Key capabilities include:

  • Comprehensive crate catalog: Access to thousands of Rust crates, each with multiple versions and associated documentation.
  • Fine‑grained queries: Retrieve specific items (functions, structs, traits) by name or path.
  • Contextual summarization: The server returns human‑readable summaries suitable for direct inclusion in AI-generated explanations.
  • Version awareness: Clients can request documentation for a specific crate version, ensuring consistency with the codebase.

Typical use cases span from interactive learning—where a developer asks an AI assistant to explain how to use a particular trait—to production debugging, where the assistant can fetch the exact signature of an external function to help resolve type errors. In continuous integration pipelines, the server can be queried by automated agents to validate that code examples remain accurate against the latest documentation.

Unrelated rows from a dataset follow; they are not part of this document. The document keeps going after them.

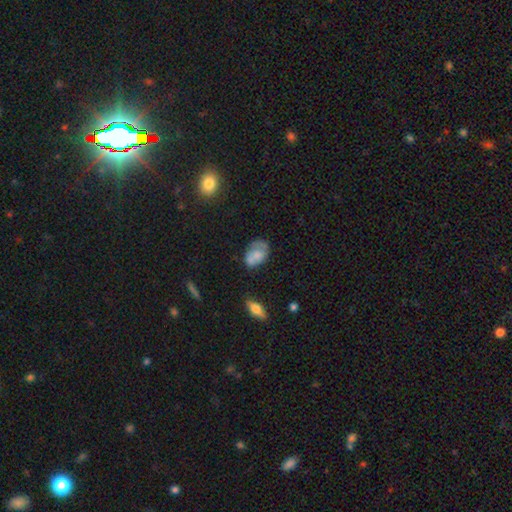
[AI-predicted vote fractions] Smooth or featured? smooth (60%)
How rounded? in between (82%)
Merging? none (45%)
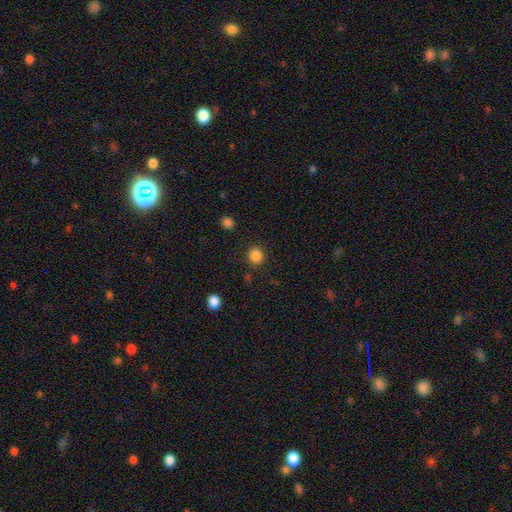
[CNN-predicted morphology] A smooth galaxy with no disk features (86%) that is round (86%). Merging: none (88%).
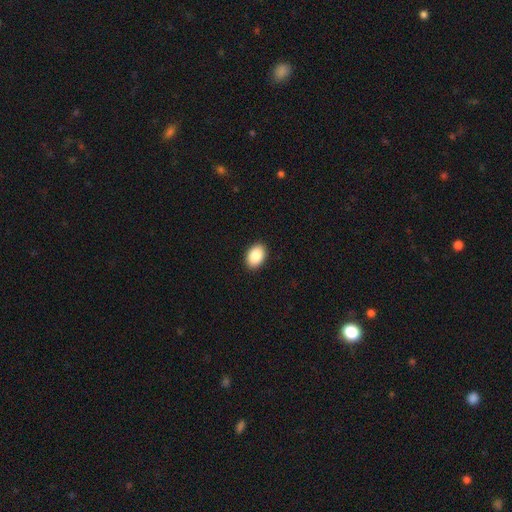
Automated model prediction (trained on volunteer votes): smooth_or_featured: smooth (p=0.88) [alt: star or artifact p=0.07]
how_rounded: in between (p=0.85) [alt: round p=0.14]
merging: none (p=0.91) [alt: minor disturbance p=0.06]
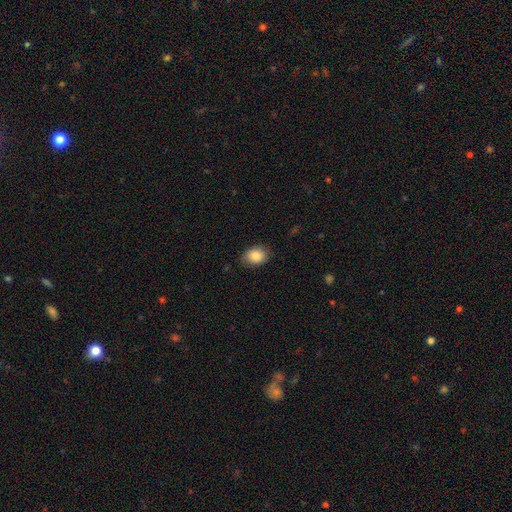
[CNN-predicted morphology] The model was most divided on "how rounded": in between: 68%, round: 31%, cigar-shaped: 1%. More confident: smooth or featured — smooth (86%); merging — none (82%).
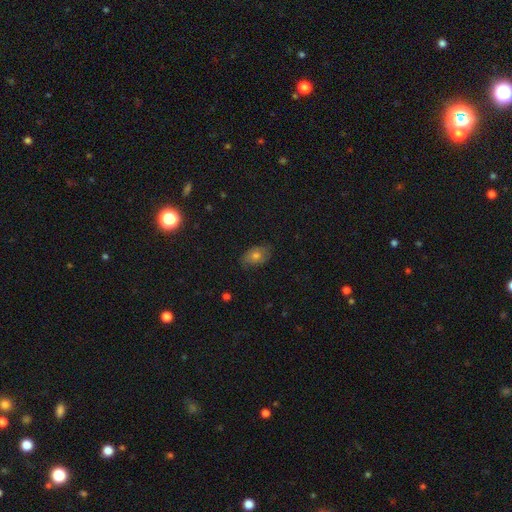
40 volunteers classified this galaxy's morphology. Overall: smooth (72%). How rounded: in between (66%; round 34%). Merging: none (77%).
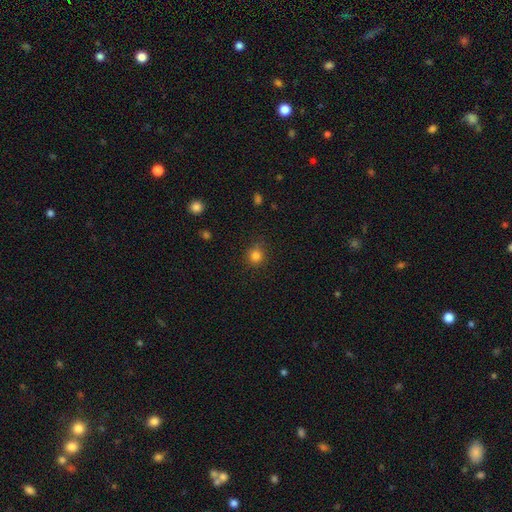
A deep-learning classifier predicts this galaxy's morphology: This appears to be a smooth galaxy with no disk features (82%) that is round (89%). Merging: none (81%).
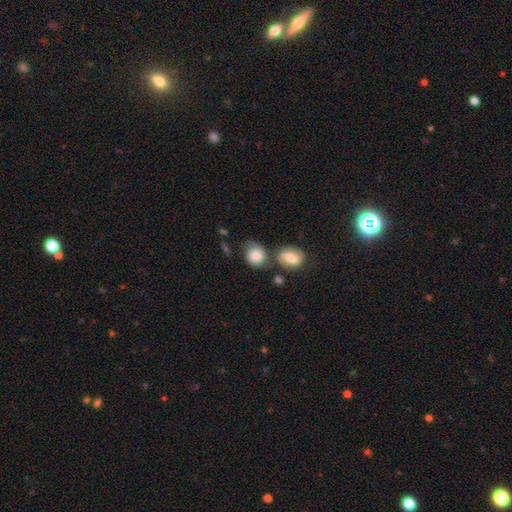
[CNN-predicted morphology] smooth-or-featured: smooth: 80% | featured or disk: 13% | star or artifact: 7%
  how-rounded: round: 70% | in between: 29% | cigar-shaped: 1%
  merging: none: 51% | merger: 21% | minor disturbance: 20% | major disturbance: 8%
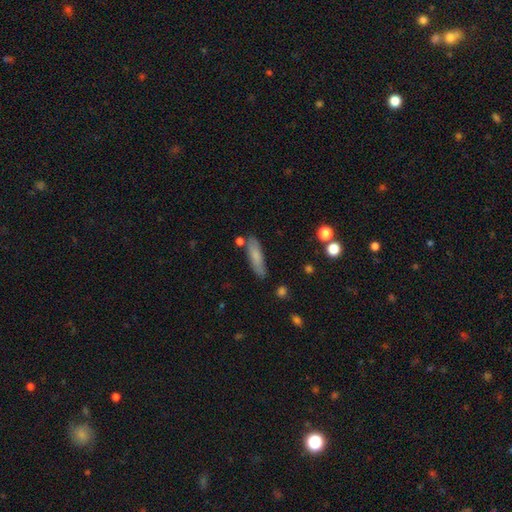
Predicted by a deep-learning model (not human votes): A smooth galaxy with no disk features (75%) that is cigar-shaped (68%). Merging: none (75%).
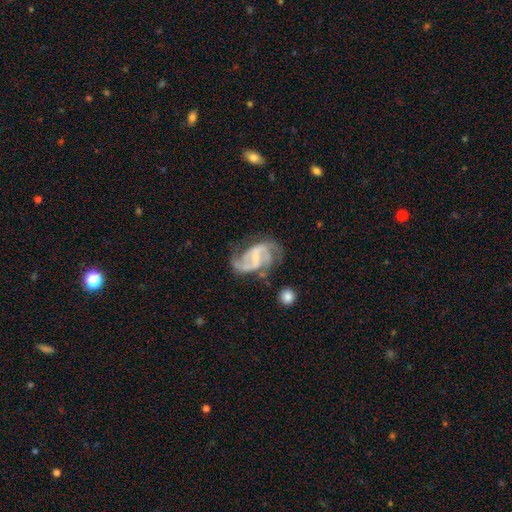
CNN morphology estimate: Smooth or featured? Predicted: featured or disk (p=0.88). Edge-on disk? Predicted: no (p=0.98). Bar? Predicted: weak (p=0.50). Spiral arms? Predicted: yes (p=0.96). Spiral winding? Predicted: medium (p=0.52). Spiral arm count? Predicted: 2 (p=0.66). Bulge size? Predicted: small (p=0.61). Merging? Predicted: none (p=0.55).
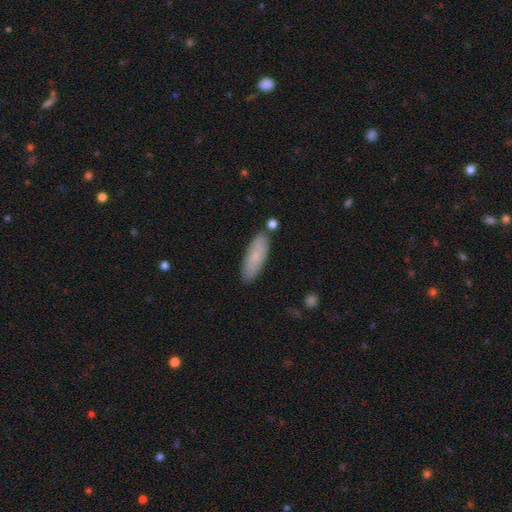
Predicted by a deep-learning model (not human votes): Smooth or featured?
  - smooth: 79% *
  - featured or disk: 14%
  - star or artifact: 6%
How rounded?
  - in between: 57% *
  - cigar-shaped: 41%
  - round: 2%
Merging?
  - none: 83% *
  - minor disturbance: 11%
  - merger: 4%
  - major disturbance: 2%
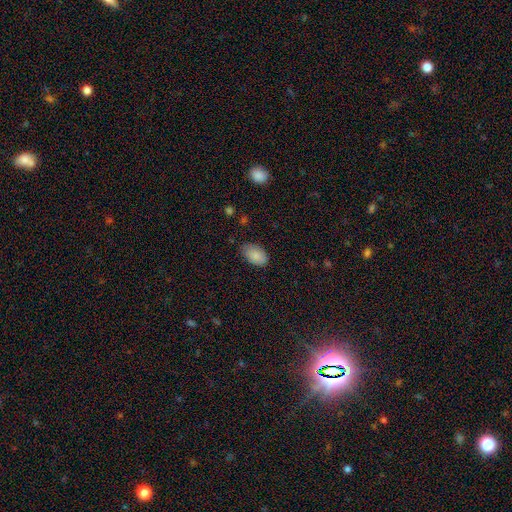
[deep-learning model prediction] Smooth or featured? Predicted: smooth (p=0.86). How rounded? Predicted: in between (p=0.92). Merging? Predicted: none (p=0.71).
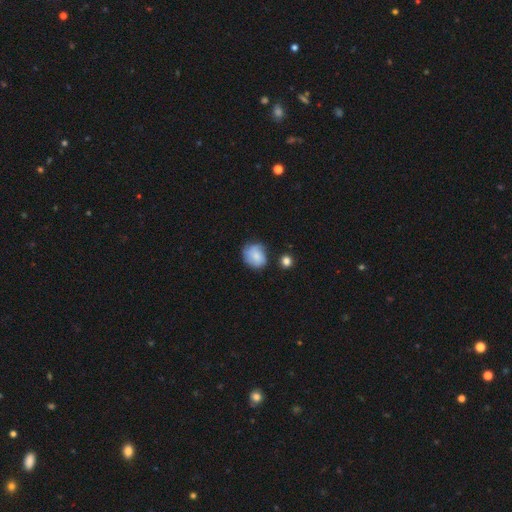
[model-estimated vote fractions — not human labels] The model was most divided on "how rounded": round: 62%, in between: 37%, cigar-shaped: 1%. More confident: smooth or featured — smooth (67%); merging — none (59%).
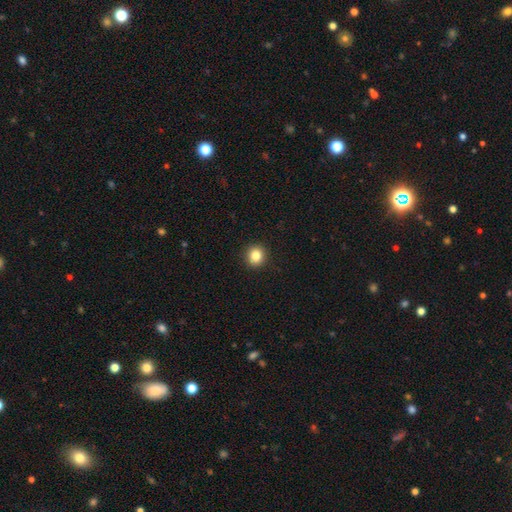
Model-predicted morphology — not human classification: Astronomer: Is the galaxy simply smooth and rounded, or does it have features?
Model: smooth — 84%.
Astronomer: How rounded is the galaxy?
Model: round — 89%.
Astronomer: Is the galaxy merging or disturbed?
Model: none — 92%.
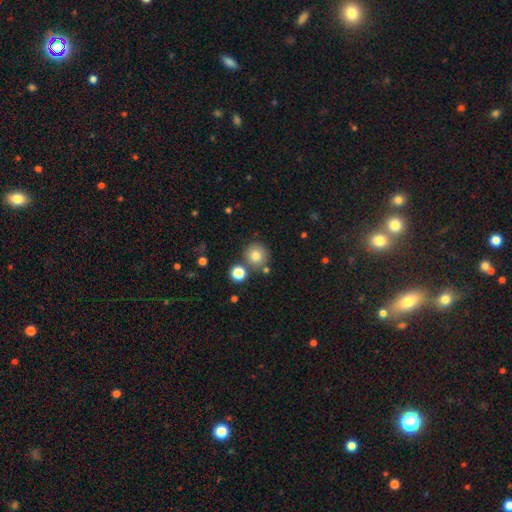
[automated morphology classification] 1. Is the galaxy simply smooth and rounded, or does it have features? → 78% smooth, 12% star or artifact, 10% featured or disk.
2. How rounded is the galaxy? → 92% round, 7% in between, 1% cigar-shaped.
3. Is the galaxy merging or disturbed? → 77% none, 11% merger, 9% minor disturbance, 3% major disturbance.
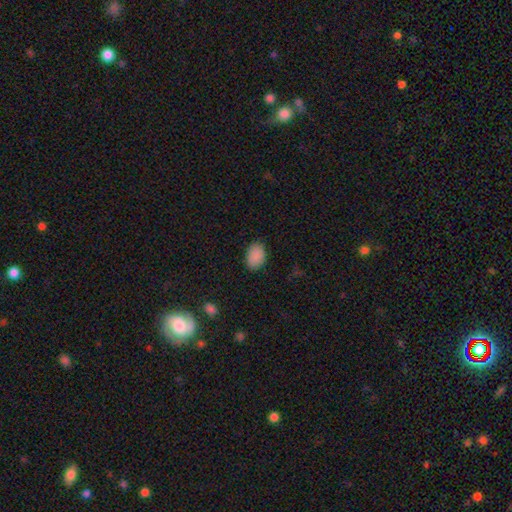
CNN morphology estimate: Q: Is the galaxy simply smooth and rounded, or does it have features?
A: smooth — 89%.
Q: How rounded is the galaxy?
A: in between — 85%.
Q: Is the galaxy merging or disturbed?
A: none — 86%.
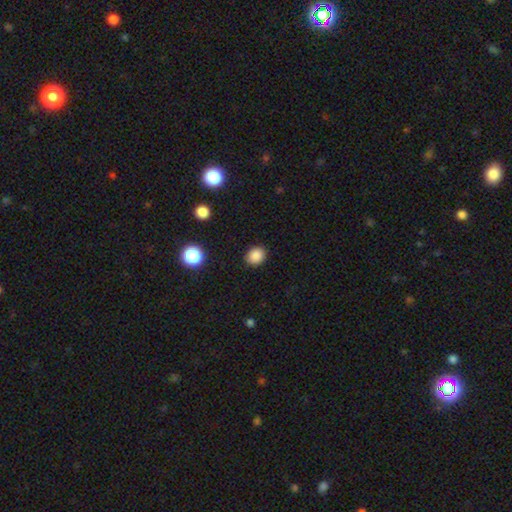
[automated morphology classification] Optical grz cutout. It shows a smooth galaxy with no disk features (87%) that is round (63%). Merging: none (89%).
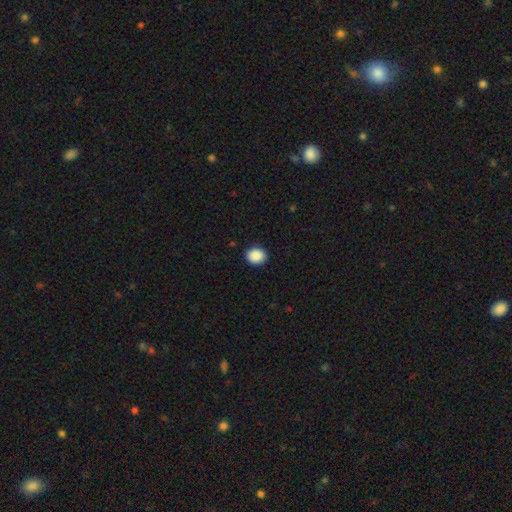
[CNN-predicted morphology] Smooth or featured? smooth (90%)
How rounded? round (65%)
Merging? none (91%)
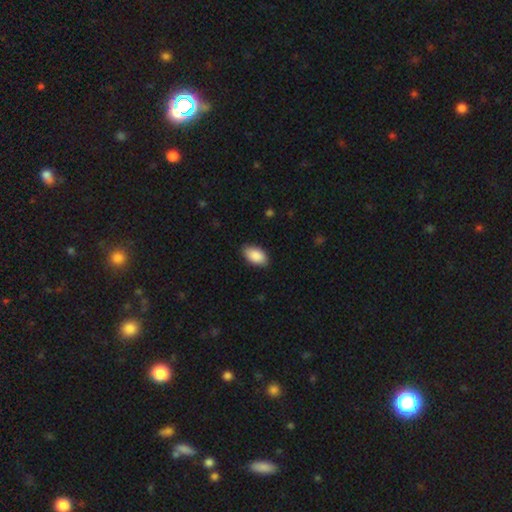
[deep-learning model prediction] This appears to be a smooth galaxy with no disk features (90%) that is in between round and cigar-shaped (95%). Merging: none (85%).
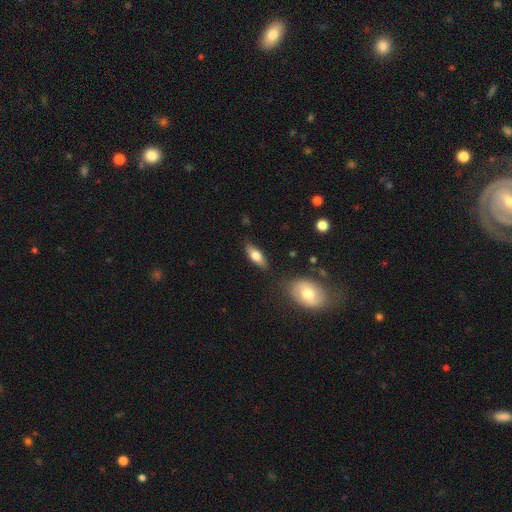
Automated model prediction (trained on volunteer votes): Morphology: type=smooth (66%); roundness=in between (68%); merging=none (81%).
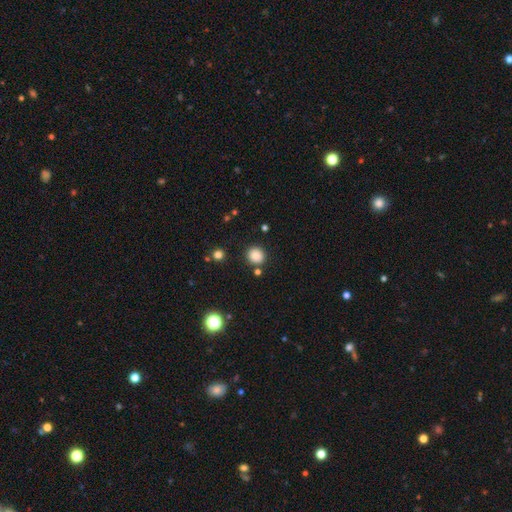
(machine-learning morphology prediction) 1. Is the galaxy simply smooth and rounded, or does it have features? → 85% smooth, 11% star or artifact, 4% featured or disk.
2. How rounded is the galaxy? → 86% round, 14% in between, 1% cigar-shaped.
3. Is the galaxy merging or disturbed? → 85% none, 8% minor disturbance, 4% merger, 3% major disturbance.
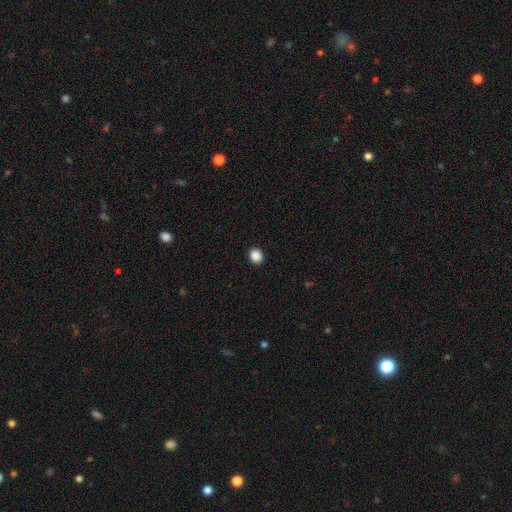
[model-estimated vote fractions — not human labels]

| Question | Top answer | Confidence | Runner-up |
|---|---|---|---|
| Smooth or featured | smooth | 88% | star or artifact (9%) |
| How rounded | round | 72% | in between (27%) |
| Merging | none | 92% | minor disturbance (5%) |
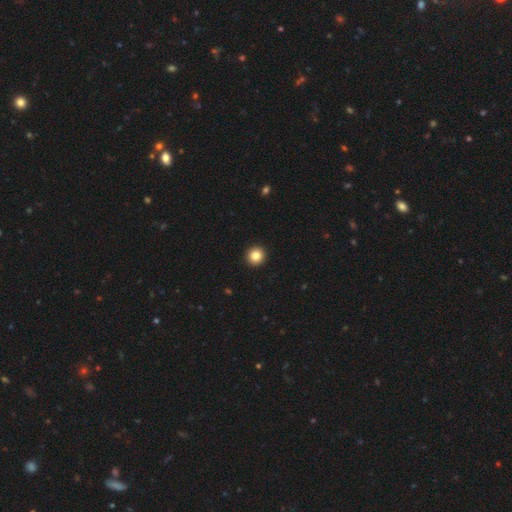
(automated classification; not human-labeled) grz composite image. It shows a smooth galaxy with no disk features (85%) that is round (95%). Merging: none (94%).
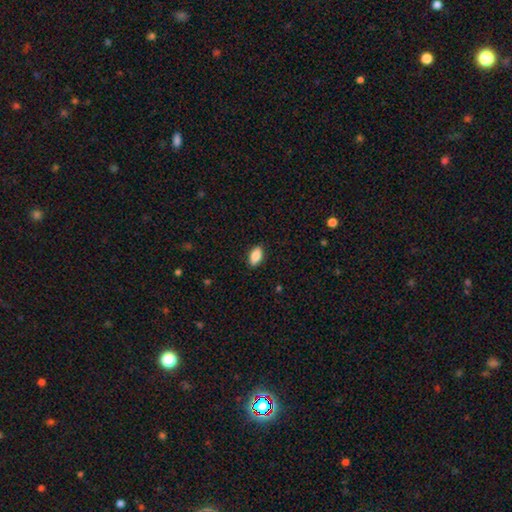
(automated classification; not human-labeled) The model was most divided on "smooth or featured": smooth: 85%, featured or disk: 8%, star or artifact: 7%. More confident: how rounded — in between (91%); merging — none (88%).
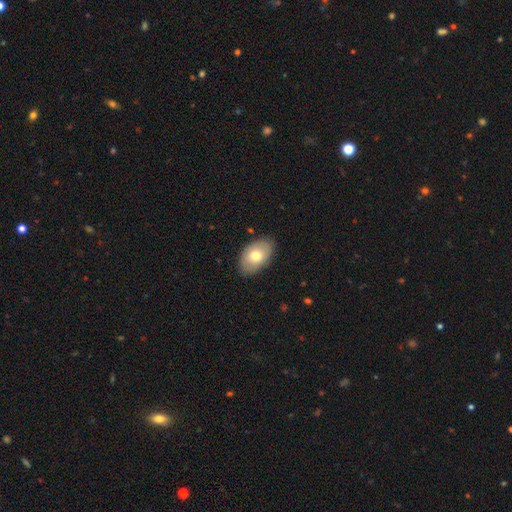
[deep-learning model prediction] Smooth or featured? Predicted: smooth (p=0.71). How rounded? Predicted: in between (p=0.92). Merging? Predicted: none (p=0.85).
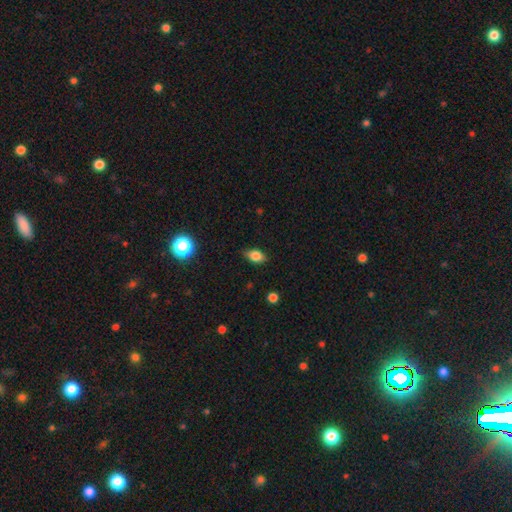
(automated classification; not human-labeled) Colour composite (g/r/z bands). It shows a smooth galaxy with no disk features (79%) that is in between round and cigar-shaped (83%). Merging: none (81%).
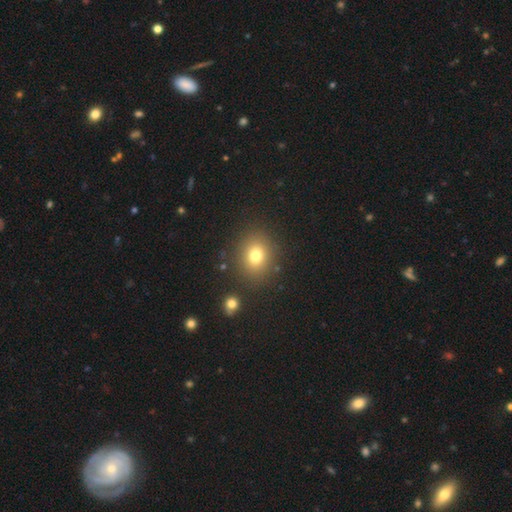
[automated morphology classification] The model was most divided on "how rounded": round: 68%, in between: 31%, cigar-shaped: 1%. More confident: merging — none (85%); smooth or featured — smooth (76%).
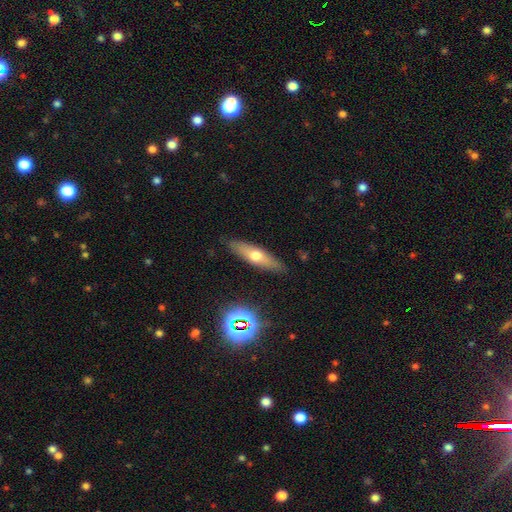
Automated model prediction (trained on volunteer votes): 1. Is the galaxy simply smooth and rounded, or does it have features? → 52% smooth, 40% featured or disk, 8% star or artifact.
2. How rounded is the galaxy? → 64% cigar-shaped, 33% in between, 3% round.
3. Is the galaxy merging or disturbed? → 87% none, 9% minor disturbance, 2% major disturbance, 1% merger.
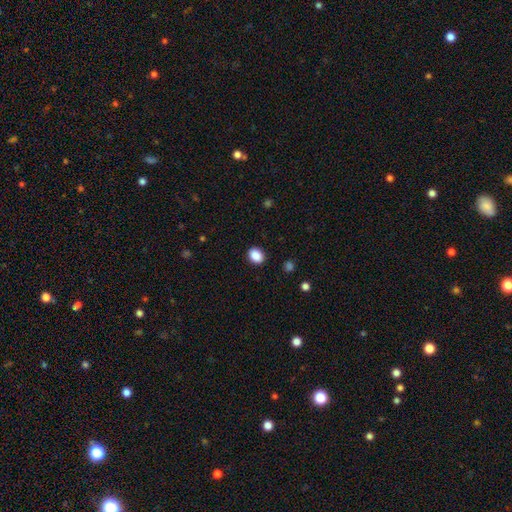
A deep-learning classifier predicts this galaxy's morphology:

Integrating the docs-rs MCP server into an AI workflow is straightforward: add its endpoint to the client’s configuration, and then issue natural language queries. The AI assistant will translate these into MCP requests, fetch the relevant documentation, and weave it back into the conversation. This seamless loop turns static docs into an active partner in coding, fostering faster prototyping and more reliable implementation of third‑party crates.